## YOUR TASK
Up to and including the line that contains "modifications to the", repeat each line of the data exactly, starting from the first.

## RECORDS FOR THE TASK
>>>>>

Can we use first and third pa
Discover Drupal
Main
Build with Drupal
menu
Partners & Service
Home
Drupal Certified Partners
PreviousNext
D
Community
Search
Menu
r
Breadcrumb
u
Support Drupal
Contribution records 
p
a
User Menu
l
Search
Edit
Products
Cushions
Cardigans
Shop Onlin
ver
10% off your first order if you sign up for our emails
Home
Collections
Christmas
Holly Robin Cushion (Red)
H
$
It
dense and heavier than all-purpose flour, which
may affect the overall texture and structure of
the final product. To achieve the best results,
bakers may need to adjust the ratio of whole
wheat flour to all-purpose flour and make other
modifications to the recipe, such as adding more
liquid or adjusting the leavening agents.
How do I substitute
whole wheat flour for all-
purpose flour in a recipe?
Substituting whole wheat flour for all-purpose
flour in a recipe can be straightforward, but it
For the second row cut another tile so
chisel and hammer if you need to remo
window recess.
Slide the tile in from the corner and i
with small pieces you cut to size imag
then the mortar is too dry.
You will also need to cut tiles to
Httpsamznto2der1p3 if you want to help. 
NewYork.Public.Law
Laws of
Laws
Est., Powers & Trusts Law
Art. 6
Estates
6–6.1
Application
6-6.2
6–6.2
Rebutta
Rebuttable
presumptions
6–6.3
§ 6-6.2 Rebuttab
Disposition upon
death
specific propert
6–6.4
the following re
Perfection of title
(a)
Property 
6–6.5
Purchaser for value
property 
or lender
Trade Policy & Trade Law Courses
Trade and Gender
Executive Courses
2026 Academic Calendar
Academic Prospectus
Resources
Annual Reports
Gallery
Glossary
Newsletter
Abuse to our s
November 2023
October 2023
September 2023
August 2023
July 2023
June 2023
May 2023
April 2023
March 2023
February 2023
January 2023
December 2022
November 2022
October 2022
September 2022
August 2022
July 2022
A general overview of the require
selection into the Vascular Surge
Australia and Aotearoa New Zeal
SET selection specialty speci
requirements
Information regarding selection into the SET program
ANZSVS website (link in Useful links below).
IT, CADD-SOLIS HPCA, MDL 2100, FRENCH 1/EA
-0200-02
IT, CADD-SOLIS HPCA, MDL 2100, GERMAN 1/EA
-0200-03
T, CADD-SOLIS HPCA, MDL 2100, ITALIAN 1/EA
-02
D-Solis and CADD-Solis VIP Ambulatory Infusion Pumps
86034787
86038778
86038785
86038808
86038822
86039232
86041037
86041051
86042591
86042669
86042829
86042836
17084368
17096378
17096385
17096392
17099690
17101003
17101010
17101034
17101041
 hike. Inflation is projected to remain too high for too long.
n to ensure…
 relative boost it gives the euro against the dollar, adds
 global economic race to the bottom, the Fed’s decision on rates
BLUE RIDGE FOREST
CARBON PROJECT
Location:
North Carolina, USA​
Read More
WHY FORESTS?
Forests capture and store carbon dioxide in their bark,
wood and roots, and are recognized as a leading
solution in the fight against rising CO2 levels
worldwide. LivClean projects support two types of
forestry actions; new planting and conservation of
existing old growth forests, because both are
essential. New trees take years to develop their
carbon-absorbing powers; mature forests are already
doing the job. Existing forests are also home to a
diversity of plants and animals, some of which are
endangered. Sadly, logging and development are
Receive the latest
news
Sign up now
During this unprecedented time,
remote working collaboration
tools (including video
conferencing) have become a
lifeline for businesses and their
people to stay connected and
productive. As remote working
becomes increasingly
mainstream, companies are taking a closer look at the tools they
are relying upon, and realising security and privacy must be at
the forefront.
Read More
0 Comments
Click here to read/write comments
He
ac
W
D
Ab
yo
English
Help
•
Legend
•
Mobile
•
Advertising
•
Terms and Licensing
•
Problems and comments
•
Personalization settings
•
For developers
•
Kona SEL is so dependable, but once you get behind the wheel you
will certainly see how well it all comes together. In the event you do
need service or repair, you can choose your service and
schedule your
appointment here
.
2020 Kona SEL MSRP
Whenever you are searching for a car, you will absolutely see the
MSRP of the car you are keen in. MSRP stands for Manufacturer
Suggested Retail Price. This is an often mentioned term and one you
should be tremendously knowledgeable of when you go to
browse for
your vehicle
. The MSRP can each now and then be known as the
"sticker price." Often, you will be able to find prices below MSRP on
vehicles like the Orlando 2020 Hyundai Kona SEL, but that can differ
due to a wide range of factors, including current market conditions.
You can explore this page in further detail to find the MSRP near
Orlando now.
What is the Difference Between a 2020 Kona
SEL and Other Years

<<<<<

## ANSWER
Can we use first and third pa
Discover Drupal
Main
Build with Drupal
menu
Partners & Service
Home
Drupal Certified Partners
PreviousNext
D
Community
Search
Menu
r
Breadcrumb
u
Support Drupal
Contribution records 
p
a
User Menu
l
Search
Edit
Products
Cushions
Cardigans
Shop Onlin
ver
10% off your first order if you sign up for our emails
Home
Collections
Christmas
Holly Robin Cushion (Red)
H
$
It
dense and heavier than all-purpose flour, which
may affect the overall texture and structure of
the final product. To achieve the best results,
bakers may need to adjust the ratio of whole
wheat flour to all-purpose flour and make other
modifications to the recipe, such as adding more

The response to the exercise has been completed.